The blow came sharp and sudden, but I was ready for it. Again and again she struck; and through the haze, I caught sight of her coming toward me. My aunt hung limply from her back, and I prayed she was only unconscious, the alternative too terrible to contemplate.

“Mother!” I had to shout over the exploding collisions of our magic. “It’s Tristan.”

But she didn’t seem to hear or recognize me, her mind wholly concerned with inflicting wrath and ruin. The mere act of protecting myself from her assault was exhausting, and I did not see how it would be possible for me to cut her off from her magic. She was too strong, and she was wasting no power on trying to protect herself, forcing me to deflect the collapsing rubble away from both of us. All she cared about was destroying me, and that she might lose her own life in the process didn’t seem to matter.

I needed my father’s help, and I needed it soon – or she was going to pull the entire palace down. And without the walls to contain her, there was the very real chance she might damage the magic of the tree and put all of Trollus in danger.
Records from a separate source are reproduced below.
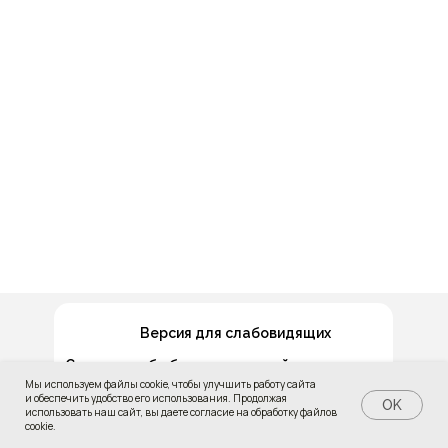
Версия для слабовидящих
Сведения об образовательной организации
Мы используем файлы cookie, чтобы улучшить работу сайта
Источники
и обеспечить удобство его использования. Продолжая
OK
использовать наш сайт, вы даете согласие на обработку файлов
© Все права защищены
cookie.
Разработано в Упакуем.рф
If she did, then I’d be forced to hurt her to stop her, and that I didn’t want to do.

Holding her back was akin to containing a storm. Magic ceaselessly buffeted and slammed up against me, employing no strategy, only mindless force. Smoke and heat blew into my face, rubble piling up beneath my feet and threatening to trip me up. I didn’t know how to stop her. If it had been a duel, I could have killed her easily, but stopping her without hurting her seemed impossible. If I hit her too hard, I might harm her, but if I didn’t hit her hard enough, it would only infuriate her more. All I could think of was keeping her focus on trying to hurt me and minimizing what collateral damage I could.

Please hurry. I couldn’t remember the last time I’d desired my father’s presence, but I needed him now. He’d know what to do.

The walls of the adjoining rooms fell in around us, and the floor beneath my feet began to shake. The whole wing of the palace was going to collapse.

“Matilde!”

My mother’s head jerked up at the sound of my father’s voice, and as abruptly as it had begun, it was over. She looked around in bewilderment, seemingly unable to comprehend that she had been the cause of the destruction. “What has happened?”